##### Source data
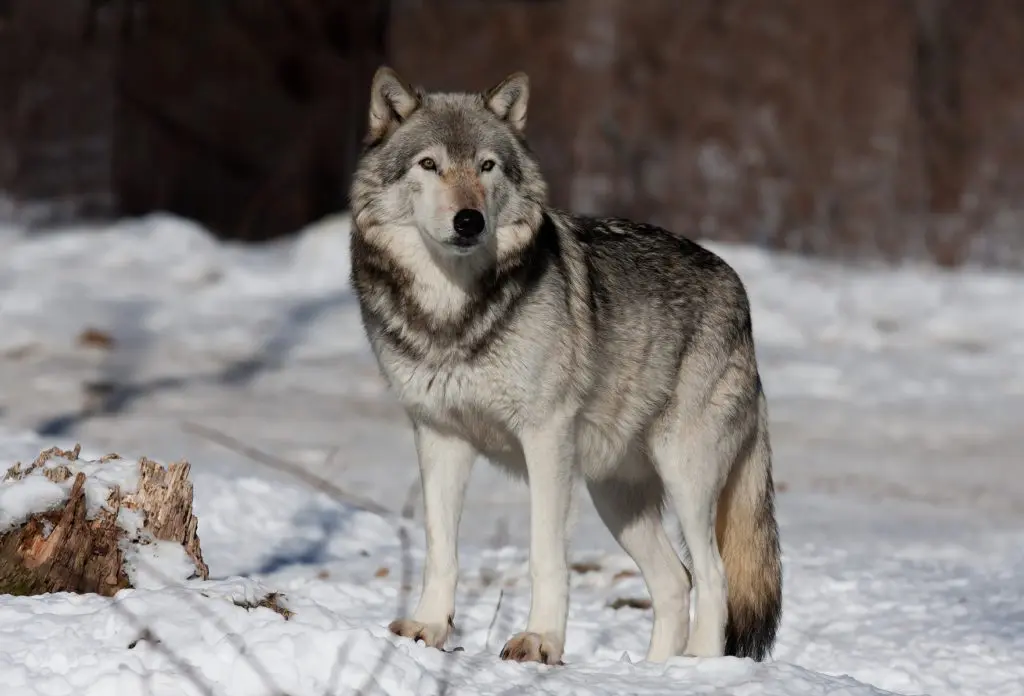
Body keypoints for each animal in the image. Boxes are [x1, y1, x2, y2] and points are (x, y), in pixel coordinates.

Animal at [348, 68, 778, 667]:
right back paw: (656, 672)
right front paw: (428, 628)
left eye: (487, 166)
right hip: (614, 496)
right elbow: (441, 548)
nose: (468, 220)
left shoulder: (545, 438)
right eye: (428, 164)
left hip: (684, 474)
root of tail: (738, 289)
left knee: (713, 578)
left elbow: (544, 554)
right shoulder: (439, 437)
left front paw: (541, 641)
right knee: (676, 582)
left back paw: (699, 668)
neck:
##########
> [What you will do]: Where a line above holds the string "left", show that line.

> [Solved exercise]:
left eye: (487, 166)
left shoulder: (545, 438)
left hip: (684, 474)
left knee: (713, 578)
left elbow: (544, 554)
left front paw: (541, 641)
left back paw: (699, 668)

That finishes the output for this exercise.